Dans le cadre de l'appel la société Auchan France succombe. Elle sera donc condamnée aux dépens de l'appel et à verser la somme de 10 000 F en vertu de l'article 700 du nouveau Code de procédure civile.

Par ces motifs, LA COUR, Statuant publiquement et contradictoirement, Vu l'arrêt précédemment rendu le 16 décembre 1998 et dans les limites de l'appel et des points restant à juger, Rejette des débats pour non-respect du contradictoire les conclusions déposées le 15 juin 2001, jour de la clôture, par les sociétés Levi Strauss & Co et Levi Strauss Continental, Confirme le jugement en ce qu'il a - dit que les sociétés Paridoc, DFRP et SMT, ont commis des actes de contrefaçon pour les marques alors énumérées dont est titulaire la société Levi Strauss & Co, - dit que ces mêmes sociétés ont commis au travers de ces mêmes faits des actes de concurrence déloyale à l'égard de la société Levi Strauss Continental, Infirme le jugement sur les montants des dommages-intérêts Condamne in solidum les sociétés DFRP et Paridoc, aux droits des quels se trouve aujourd'hui la société Auchan France à payer, - la somme de 300 000 F à la société Levi Strauss & Co pour atteinte aux droits sur ses marques, - la somme de 300 000 F à la société Levi Strauss Continental pour concurrence déloyale, Confirme le jugement: - au titre de la mesure d'interdiction prononcée de faire usage des marques de la société Levi Strauss & Co sous astreinte, en précisant que cette mesure vise les marques énumérées au dispositif du jugement, - pour les mesures de destruction des produits contrefaits, et de publication, - pour les condamnations prononcées en faveur des sociétés Levi Strauss au titre de l'article 700 du nouveau Code de procédure civile, - pour la condamnation aux dépens.
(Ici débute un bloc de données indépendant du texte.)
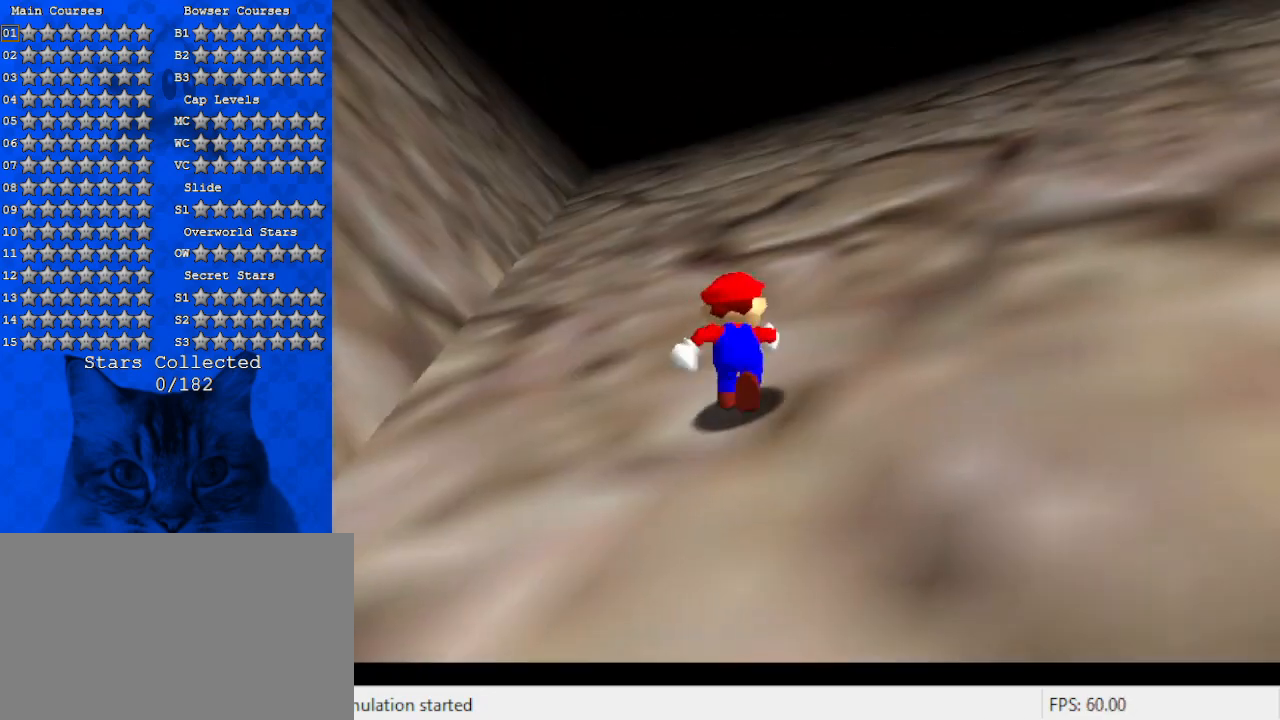
{"keys": ["right", "shift", "up"], "events": [[33, "shift", "down"], [133, "right", "up"], [167, "shift", "up"], [233, "shift", "down"], [433, "right", "down"]]}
Dit qu'en raison de la clôture pour insuffisance d'actif prononcée par jugement du 12 mars 1997 de la liquidation judiciaire de la société SMT, les demandes en garantie formées contre cette dernière société par la société Auchan France venant aux droits des sociétés DFRP et Paridoc ne peuvent avoir de suite, Condamne la société Auchan France aux dépens d'appel avec droit de recouvrement direct, conformément aux dispositions de l'article 699 du nouveau Code de procédure civile en faveur de Me Couppey, avoué, Condamne cette même société à verser aux sociétés Levi Strauss & Co et Levi Strauss Continental la somme de 10 000 F pour frais hors dépens en cause d'appel.